Меченый ничему не удивлялся, а детали и потом можно выяснить, если они будут ещё иметь хоть какое-то значение. Дождавшись, когда покажется группа Иванцова, продвигавшаяся в боевом порядке вдоль стен зданий, и убедившись, что противодействия им нет, он отправился вниз к Жердеву. Капитан выглядел по-прежнему хреновато.
— Как голова?
— Гудит зараза, как колокол. И общее состояние — ни о чём.
— Не раскисай. Сейчас я тебе лекарство вколю, и мигом полегчает… вот так.
— Сергеич, мне чутка отлежаться, и буду как огурчик, к вечеру выдвинемся.
— Нет, Коля, дальше я один. Не боец ты сейчас, а обуза. Уж извини за прямоту, но с твоим нынешним видом, монолитовцев разве что на жалость разводить.
— Да иди ты в п****!
— Хоть обпосылайся, всё равно ведь знаешь, что я прав. И вообще, даже если встанешь на ноги — нечего тебе на ЧАЭС делать.
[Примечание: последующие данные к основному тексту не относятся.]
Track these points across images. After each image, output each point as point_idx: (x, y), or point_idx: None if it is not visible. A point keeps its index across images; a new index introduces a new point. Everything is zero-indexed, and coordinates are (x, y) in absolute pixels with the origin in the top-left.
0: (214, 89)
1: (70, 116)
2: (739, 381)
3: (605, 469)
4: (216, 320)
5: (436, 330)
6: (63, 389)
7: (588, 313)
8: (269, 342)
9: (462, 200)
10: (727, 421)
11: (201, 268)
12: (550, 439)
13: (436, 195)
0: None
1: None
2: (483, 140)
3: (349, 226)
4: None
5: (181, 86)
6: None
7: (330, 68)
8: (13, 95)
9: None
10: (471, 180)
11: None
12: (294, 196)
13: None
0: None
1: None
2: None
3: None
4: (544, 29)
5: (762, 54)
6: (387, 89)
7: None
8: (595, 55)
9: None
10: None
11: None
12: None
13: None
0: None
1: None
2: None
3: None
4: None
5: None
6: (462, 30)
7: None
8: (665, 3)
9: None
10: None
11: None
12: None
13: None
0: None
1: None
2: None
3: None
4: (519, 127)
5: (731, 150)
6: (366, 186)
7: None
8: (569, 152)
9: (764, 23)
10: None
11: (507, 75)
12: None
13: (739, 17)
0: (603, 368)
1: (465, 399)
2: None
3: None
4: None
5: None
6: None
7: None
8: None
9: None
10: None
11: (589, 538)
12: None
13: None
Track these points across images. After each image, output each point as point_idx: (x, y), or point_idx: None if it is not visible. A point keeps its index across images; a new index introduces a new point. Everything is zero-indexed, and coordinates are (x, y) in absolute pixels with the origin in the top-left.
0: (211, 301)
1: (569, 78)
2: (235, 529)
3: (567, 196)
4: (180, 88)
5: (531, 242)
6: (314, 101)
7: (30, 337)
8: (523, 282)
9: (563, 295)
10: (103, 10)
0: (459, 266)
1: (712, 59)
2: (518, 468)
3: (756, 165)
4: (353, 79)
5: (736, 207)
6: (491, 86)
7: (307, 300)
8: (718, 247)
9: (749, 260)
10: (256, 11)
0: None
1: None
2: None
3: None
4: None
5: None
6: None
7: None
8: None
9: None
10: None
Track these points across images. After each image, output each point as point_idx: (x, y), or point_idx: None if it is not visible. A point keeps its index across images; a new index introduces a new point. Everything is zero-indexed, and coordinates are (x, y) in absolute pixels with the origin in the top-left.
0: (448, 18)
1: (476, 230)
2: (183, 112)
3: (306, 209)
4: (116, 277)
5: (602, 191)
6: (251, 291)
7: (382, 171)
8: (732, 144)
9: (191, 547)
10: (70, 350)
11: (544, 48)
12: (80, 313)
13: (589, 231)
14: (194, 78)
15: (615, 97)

Побываешь там и про семейное счастье можешь забыть: детей после этого лучше не заводить, да и сам вряд ли долго проживёшь — лучевая болезнь или рак достанет, как говорится, чума не лучше холеры.
— Сергеич, я с тобой пойду!
— Ещё чего. Сегодня в бой идут одни старики.
— Ты чего удумал? В камикадзе себя записал?
— Нет. Просто у тебя есть шанс на другую жизнь, а вот за меня переживать бессмысленно. Не забывай, что я уже всё равно по Саркофагу нагулялся больше всяких лимитов.
— Чёрт! Что ты мне ввёл? У меня веки закрываются… и язык… еле… вороча… ется.
— Это я, чтобы ты сдуру не дёргался и не ерепенился, тебе сильное снотворное вколол. Тебя с минуты на минуту долговцы подберут. Опять же, если тебя не стреножить, то ты при первом шухере от них улизнёшь, да за мной попрёшься. Знаю я вас спецназовцев, сам такой.
Ответить у капитана уже не хватило сил, его голова тяжело и безвольно упала, уперевшись подбородком в грудь.
— Спи, Коля, тебе сейчас самое лучшее лекарство — на массу давить[12].
Вскоре появился Иванцов с четырьмя бойцами (троих он оставил дозорными). Бросив взгляд на Жердева, он приказал подчинённым найти пару металлических шестов или нечто подобное, чтобы вкупе с плащ-палаткой соорудить удобные носилки.